- _Objective_: Arrange every line of the entries below as a numbered list, omitting any blank lines.

— START —

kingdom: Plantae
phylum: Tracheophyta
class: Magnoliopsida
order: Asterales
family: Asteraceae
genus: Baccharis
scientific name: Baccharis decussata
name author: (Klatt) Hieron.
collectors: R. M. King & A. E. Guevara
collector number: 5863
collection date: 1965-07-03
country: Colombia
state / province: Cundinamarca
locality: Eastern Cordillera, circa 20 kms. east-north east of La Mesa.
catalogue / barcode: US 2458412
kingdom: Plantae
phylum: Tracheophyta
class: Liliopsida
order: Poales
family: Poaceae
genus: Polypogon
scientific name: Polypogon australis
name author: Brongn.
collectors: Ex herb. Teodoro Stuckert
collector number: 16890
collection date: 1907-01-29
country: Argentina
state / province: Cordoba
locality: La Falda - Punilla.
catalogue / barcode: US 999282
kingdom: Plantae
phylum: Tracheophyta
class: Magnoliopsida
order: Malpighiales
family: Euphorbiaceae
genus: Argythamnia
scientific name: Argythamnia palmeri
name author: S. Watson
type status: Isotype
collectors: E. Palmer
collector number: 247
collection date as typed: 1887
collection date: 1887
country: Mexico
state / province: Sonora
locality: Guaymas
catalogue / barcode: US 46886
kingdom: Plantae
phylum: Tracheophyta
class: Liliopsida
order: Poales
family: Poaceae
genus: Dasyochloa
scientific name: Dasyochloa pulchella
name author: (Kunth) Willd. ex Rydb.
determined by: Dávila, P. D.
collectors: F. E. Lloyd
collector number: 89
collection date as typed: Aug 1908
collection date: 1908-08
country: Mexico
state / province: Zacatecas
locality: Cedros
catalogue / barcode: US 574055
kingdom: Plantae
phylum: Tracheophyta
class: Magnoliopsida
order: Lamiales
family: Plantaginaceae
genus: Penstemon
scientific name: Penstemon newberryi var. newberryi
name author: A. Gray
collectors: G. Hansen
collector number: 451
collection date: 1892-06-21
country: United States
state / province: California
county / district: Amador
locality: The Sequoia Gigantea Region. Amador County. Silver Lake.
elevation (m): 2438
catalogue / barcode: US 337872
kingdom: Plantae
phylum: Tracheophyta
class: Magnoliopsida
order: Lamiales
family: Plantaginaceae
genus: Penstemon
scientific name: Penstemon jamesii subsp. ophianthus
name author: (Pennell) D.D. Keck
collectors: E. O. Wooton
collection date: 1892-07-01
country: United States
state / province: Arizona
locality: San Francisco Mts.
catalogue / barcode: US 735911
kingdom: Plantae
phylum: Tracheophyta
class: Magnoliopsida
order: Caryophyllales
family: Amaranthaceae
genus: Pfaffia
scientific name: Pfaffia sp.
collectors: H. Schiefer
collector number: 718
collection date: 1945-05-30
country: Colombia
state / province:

— END —

- _The reply_:
1. kingdom: Plantae
2. phylum: Tracheophyta
3. class: Magnoliopsida
4. order: Asterales
5. family: Asteraceae
6. genus: Baccharis
7. scientific name: Baccharis decussata
8. name author: (Klatt) Hieron.
9. collectors: R. M. King & A. E. Guevara
10. collector number: 5863
11. collection date: 1965-07-03
12. country: Colombia
13. state / province: Cundinamarca
14. locality: Eastern Cordillera, circa 20 kms. east-north east of La Mesa.
15. catalogue / barcode: US 2458412
16. kingdom: Plantae
17. phylum: Tracheophyta
18. class: Liliopsida
19. order: Poales
20. family: Poaceae
21. genus: Polypogon
22. scientific name: Polypogon australis
23. name author: Brongn.
24. collectors: Ex herb. Teodoro Stuckert
25. collector number: 16890
26. collection date: 1907-01-29
27. country: Argentina
28. state / province: Cordoba
29. locality: La Falda - Punilla.
30. catalogue / barcode: US 999282
31. kingdom: Plantae
32. phylum: Tracheophyta
33. class: Magnoliopsida
34. order: Malpighiales
35. family: Euphorbiaceae
36. genus: Argythamnia
37. scientific name: Argythamnia palmeri
38. name author: S. Watson
39. type status: Isotype
40. collectors: E. Palmer
41. collector number: 247
42. collection date as typed: 1887
43. collection date: 1887
44. country: Mexico
45. state / province: Sonora
46. locality: Guaymas
47. catalogue / barcode: US 46886
48. kingdom: Plantae
49. phylum: Tracheophyta
50. class: Liliopsida
51. order: Poales
52. family: Poaceae
53. genus: Dasyochloa
54. scientific name: Dasyochloa pulchella
55. name author: (Kunth) Willd. ex Rydb.
56. determined by: Dávila, P. D.
57. collectors: F. E. Lloyd
58. collector number: 89
59. collection date as typed: Aug 1908
60. collection date: 1908-08
61. country: Mexico
62. state / province: Zacatecas
63. locality: Cedros
64. catalogue / barcode: US 574055
65. kingdom: Plantae
66. phylum: Tracheophyta
67. class: Magnoliopsida
68. order: Lamiales
69. family: Plantaginaceae
70. genus: Penstemon
71. scientific name: Penstemon newberryi var. newberryi
72. name author: A. Gray
73. collectors: G. Hansen
74. collector number: 451
75. collection date: 1892-06-21
76. country: United States
77. state / province: California
78. county / district: Amador
79. locality: The Sequoia Gigantea Region. Amador County. Silver Lake.
80. elevation (m): 2438
81. catalogue / barcode: US 337872
82. kingdom: Plantae
83. phylum: Tracheophyta
84. class: Magnoliopsida
85. order: Lamiales
86. family: Plantaginaceae
87. genus: Penstemon
88. scientific name: Penstemon jamesii subsp. ophianthus
89. name author: (Pennell) D.D. Keck
90. collectors: E. O. Wooton
91. collection date: 1892-07-01
92. country: United States
93. state / province: Arizona
94. locality: San Francisco Mts.
95. catalogue / barcode: US 735911
96. kingdom: Plantae
97. phylum: Tracheophyta
98. class: Magnoliopsida
99. order: Caryophyllales
100. family: Amaranthaceae
101. genus: Pfaffia
102. scientific name: Pfaffia sp.
103. collectors: H. Schiefer
104. collector number: 718
105. collection date: 1945-05-30
106. country: Colombia
107. state / province:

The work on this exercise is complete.